Tag antisémite dans un cimetière juif à Herrlisheim (Alsace) en décembre 2018
Tag antisémite dans un cimetière juif à Herrlisheim (Alsace) en décembre 2018 © AFP / Sébastien Bozon

Ces derniers jours, plusieurs inscriptions antisémites ont été relevées : "Juden" sur une boutique de bagels dans le IVe arrondissement de Paris, des portraits de Simone Veil barrés de croix gammées dans le XIIIe arrondissement ; enfin, les arbres plantés en mémoire d'Ilan Halimi à Sainte Geneviève-des-Bois ont été coupés. Y a-t-il une résurgence massive de l'antisémitisme en France ? C'est, en fait, assez compliqué à mesurer, explique le service statistique du ministère de l’Intérieur.

Ces chiffres s'appuient sur les faits comptabilisés par le renseignement territorial et sur les procédures de police et de gendarmerie

Le terme d'"actes antisémites" regroupe les violences aux personnes, les atteintes aux biens, ainsi que les menaces, les injures, la provocation et la profanation de sites religieux. Ces chiffres sont établis en recoupant les faits comptabilisés par les services du renseignement territorial, et les procédures de police et de gendarmerie.

Or depuis 2018, l'accent a été mis sur la formation et la sensibilisation des agents à mieux prendre en compte lors d'une plainte, le caractère raciste, antisémite ou xénophobe d'une agression. Depuis l'été dernier, on peut ainsi rédiger une pré-plainte en ligne pour ces faits, ce qui n'était pas possible avant. La communauté juive a aussi été sensibilisée à l'importance de tout signaler, même une injure, même un tweet, de ne rien laisser passer.

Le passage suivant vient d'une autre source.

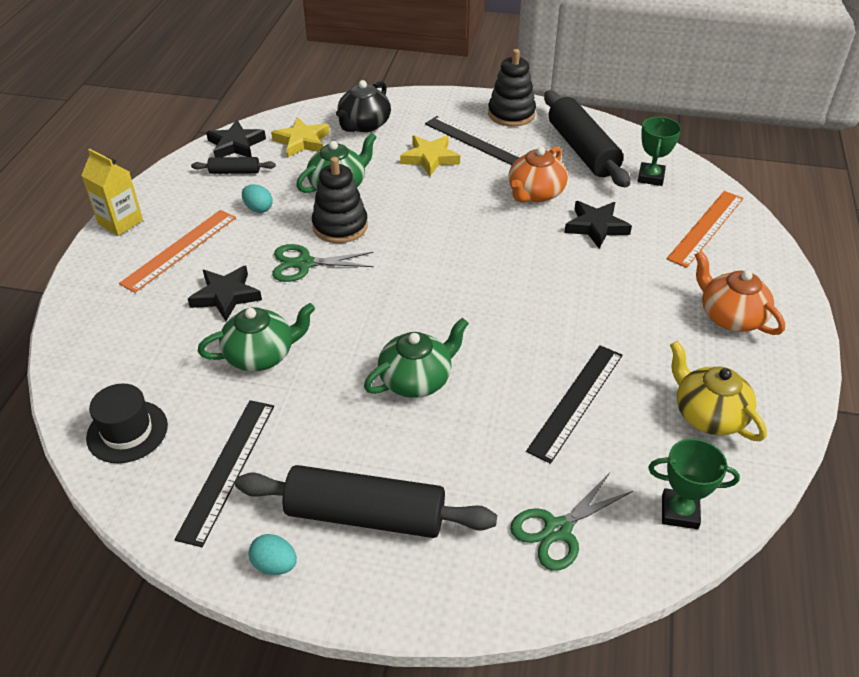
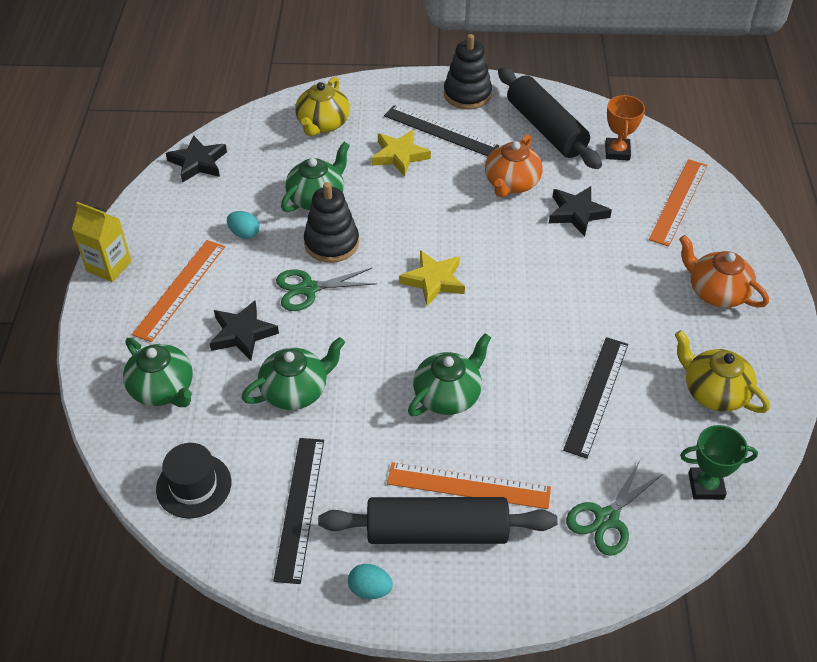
camera: 10 degrees left, 5 degrees up
black rolling pin [191,157,276,174] -> none
yellow star [271,117,330,158] -> yellow star moved to [399,250,465,306]
black teapot [336,80,391,132] -> yellow teapot [295,77,350,136]
green trophy [638,117,681,186] -> orange trophy [605,95,645,161]
none -> green teapot [123,338,193,407]
none -> orange ruler [387,462,551,509]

Les actes antisémites sont de mieux en mieux pris en compte

Les actes antisémites (comme les actes racistes, mais aussi les violences homophobes, par exemple) sont ainsi de mieux en mieux pris en compte : les chiffres croissent donc, sans que cela signifie que les actes augmentent au même rythme. Ceci précisé, le constat du ministère de l'Intérieur, c'est celui d'une persistance inquiétante des préjugés antisémites, dont une partie liée à l'importation du conflit israélo-palestinien.

Le tout, accompagné d'une décomplexion de la parole antisémite et complotiste, notamment sur les réseaux sociaux, et une banalisation du recours à la violence. Violence qu’on a vu par exemple s’exprimer contre les parlementaires (domicile incendié, permanences taguées).

Des chiffres en-deçà de 2015

Autre fait à noter : ce chiffre de 2018 ne retrouve pas le niveau de 2015, où plus de 800 actes antisémites avaient été comptabilisés. C’est en fait l’ensemble des actes racistes, xénophobes et anti religieux qui avaient explosé dans les trois premiers mois de l’année, juste après les attentats de Charlie Hebdo et de l’Hyper Cacher.

Une augmentation là aussi explicable en partie par une augmentation du nombre de plaintes, dans un contexte de fortes tensions, et par la plus forte propension des agents à retenir le caractère raciste ou antisémite d’un acte. L’effet s’est d’ailleurs estompé après les attentats suivants.